There are only two other links I want to put up. One to a somewhat unimpressive article by Charles Moore, who thinks the world has not become a better place because of Thursday's vote, a ridiculous and meaningless statement. The world is never a good place and rarely becomes better as a result of political decisions by a country. But then, he also says
Yesterday morning, Britain woke up and found it no longer had a functioning foreign policy. “We might as well turn all our embassies into car showrooms,” one Cabinet minister told me bitterly.Dear Mr Moore, we have not had a functioning foreign policy for quite a long time and, as long as we stay in the EU, we do not need or require embassies. If there were not so many people in the FCO who need appointments abroad we could have closed them down long ago with nobody noticing the difference.
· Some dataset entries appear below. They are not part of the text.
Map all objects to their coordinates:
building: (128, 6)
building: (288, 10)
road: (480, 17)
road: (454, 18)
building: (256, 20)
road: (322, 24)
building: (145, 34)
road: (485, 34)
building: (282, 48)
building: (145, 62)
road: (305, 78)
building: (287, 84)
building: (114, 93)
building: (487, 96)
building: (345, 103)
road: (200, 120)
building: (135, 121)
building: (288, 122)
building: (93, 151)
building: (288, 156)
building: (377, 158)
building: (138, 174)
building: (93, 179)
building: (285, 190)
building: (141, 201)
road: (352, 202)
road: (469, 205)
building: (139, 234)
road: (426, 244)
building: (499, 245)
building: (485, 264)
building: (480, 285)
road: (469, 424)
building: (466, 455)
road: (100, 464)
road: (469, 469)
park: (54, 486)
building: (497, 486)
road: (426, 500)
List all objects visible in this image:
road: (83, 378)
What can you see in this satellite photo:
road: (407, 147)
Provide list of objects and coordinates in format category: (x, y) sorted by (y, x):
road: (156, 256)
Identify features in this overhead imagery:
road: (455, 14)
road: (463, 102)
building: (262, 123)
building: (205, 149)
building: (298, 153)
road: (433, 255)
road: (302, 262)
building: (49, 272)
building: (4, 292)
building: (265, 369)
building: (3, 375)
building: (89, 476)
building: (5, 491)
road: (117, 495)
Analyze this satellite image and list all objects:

In the end, Mr Moore seems to come to no obvious conclusion as to whether the vote and the control it exerted over the Prime Minister and the Royal Prerogative was a good thing or a bad.
Finally, there is a well argued though very angry piece by Caroline Glick, with whom I do not always agree but whose thoughts in this case are very well worth reading. Interestingly, she along with numerous Israeli commentators, does not think that an American strike would be a good idea. Supporting the rebel groups is not in anyone's interests and one cannot strike at Assad without doing that.
Which brings me very neatly to my last point. This afternoon I took part in a programme on the BBC Russian Service, a large part of which was a discussion of Syria and the various reactions to the crisis, including that vote. I had a good deal of fun explaining that to Russian listeners.
There was also a long discussion with a Syrian journalist who lives and works in Beirut but keeps in close contact with his home country and who could speak good Russian as well as an Israeli journalist who spoke excellent Russian.
Neither of them could explain clearly the various groups and divisions in Syria, especially as far as the rebels were concerned. The Syrian expressed the view that Assad's rule was highly unpopular and people served in his forces only for financial reasons. Nevertheless, he repeated several times, nobody wants Western intervention either. This has been echoed by other Syrian commentators as well.
The Israeli journalist talked of the situation in her country, which is not, she maintained, nearly as difficult as the media makes out. The mobilization has been on a very small scale and, while there are queues in shops and for gas masks, the atmosphere was no longer one of panic. To the question of whether the Israeli government preferred Assad to stay as many of the rebels were Islamists and linked to Al-Qaeda she said two interesting things, one of which I have heard before.
As has been said in various places, people with wounds of various kinds have been crossing the Israeli border to be treated in their far superior hospitals by their far superior doctors. Treatment is given to all and no questions are asked as to where the particular fighters had come from. I would like to think that, while doctors ask no questions, other people in different uniforms also turn up to find out one or two things about what really goes on in Syria.
Secondly, she said that it is well known that the Israeli government has been making contact with one or two of the bigger rebel groups' leaders. That is hardly surprising. Unlike Western governments and commentators the Israelis will have to live with the outcome of the present crisis, whatever it might turn out to be. They can have no exit strategy.